Senhor Presidente da República

Minhas Senhoras e Meus Senhores

O XVII Governo Constitucional governará assumindo todas as dimensões relevantes do papel de Portugal no Mundo, no respeito pelo primado do Direito Internacional e do papel cimeiro das Nações Unidas.

Desde logo, reafirmando a centralidade da nossa opção europeia e assegurando uma participação plena e activa de Portugal na construção da Europa, onde se jogam questões essenciais para o nosso futuro, como o  Tratado Constitucional ou o processo de programação das perspectivas financeiras para 2007-2013. 

Mas a opção europeia de Portugal coexiste saudavelmente com a nossa vocação atlântica - e estas duas dimensões da política externa portuguesa não são contraditórias, sendo antes complementares. 

O XVII Governo assegurará a presença actuante e empenhada de Portugal na NATO e a continuação e aprofundamento das nossas relações de amizade e cooperação recíproca com os Estados Unidos da América.

O nosso compromisso com a lusofonia completa o triângulo estratégico da nossa política externa.
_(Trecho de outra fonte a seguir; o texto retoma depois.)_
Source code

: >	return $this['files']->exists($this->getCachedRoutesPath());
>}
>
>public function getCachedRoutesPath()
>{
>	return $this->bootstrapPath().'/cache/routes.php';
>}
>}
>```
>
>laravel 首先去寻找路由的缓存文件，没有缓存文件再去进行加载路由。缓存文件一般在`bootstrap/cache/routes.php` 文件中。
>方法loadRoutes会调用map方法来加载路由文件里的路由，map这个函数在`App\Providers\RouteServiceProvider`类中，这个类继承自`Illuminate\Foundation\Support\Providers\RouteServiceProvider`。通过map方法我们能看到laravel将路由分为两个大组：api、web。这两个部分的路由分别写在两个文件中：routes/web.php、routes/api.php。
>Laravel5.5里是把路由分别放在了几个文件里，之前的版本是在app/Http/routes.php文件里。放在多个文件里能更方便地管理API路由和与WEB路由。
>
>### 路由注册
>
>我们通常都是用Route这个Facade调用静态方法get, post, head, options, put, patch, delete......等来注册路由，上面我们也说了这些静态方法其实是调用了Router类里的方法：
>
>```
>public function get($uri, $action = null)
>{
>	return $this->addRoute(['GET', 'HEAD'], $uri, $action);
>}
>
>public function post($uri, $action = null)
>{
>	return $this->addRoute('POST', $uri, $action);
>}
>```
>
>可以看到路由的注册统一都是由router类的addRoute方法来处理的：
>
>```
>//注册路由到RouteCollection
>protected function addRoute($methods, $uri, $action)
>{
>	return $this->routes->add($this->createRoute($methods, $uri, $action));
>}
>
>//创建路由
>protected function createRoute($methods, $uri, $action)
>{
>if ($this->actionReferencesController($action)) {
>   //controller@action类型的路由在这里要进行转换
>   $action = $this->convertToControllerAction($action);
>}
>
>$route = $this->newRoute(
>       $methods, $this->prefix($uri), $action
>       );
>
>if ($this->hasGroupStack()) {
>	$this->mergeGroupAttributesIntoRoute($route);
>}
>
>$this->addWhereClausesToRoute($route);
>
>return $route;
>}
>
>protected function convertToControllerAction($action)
O Governo manterá o empenhamento constante e reforçado de Portugal na cooperação e amizade com os países lusófonos e fará uma aposta forte no papel alargado e dinâmico da CPLP. 

E porque a dimensão de um País também se mede pela pujança da sua língua e da sua cultura, e pela valorização da sua diáspora, empenhar-nos-emos na defesa e na promoção da língua e da cultura portuguesas, bem como na prestação de um efectivo apoio ás comunidades de emigrantes e luso descendentes espalhadas pelo Mundo.

Senhor Presidente

Minhas Senhoras e meus Senhores

A legislatura que agora se inicia deixará Portugal ás portas da viragem para a segunda década do século XXI. 

Sei que muitas gerações de portugueses foram educadas na escola do conformismo e da adversidade. Mas nada nem ninguém condenou Portugal e os portugueses ao insucesso.

É portanto clara a nossa tarefa, como é clara a nossa ambição: transformar o Portugal das fatalidades no Portugal das oportunidades.

Como disse o poeta, «hoje a vigília é nossa». Pois aqui estamos, para dar o nosso melhor. Para servir o nosso País. Afinal, apenas para cumprir o nosso dever.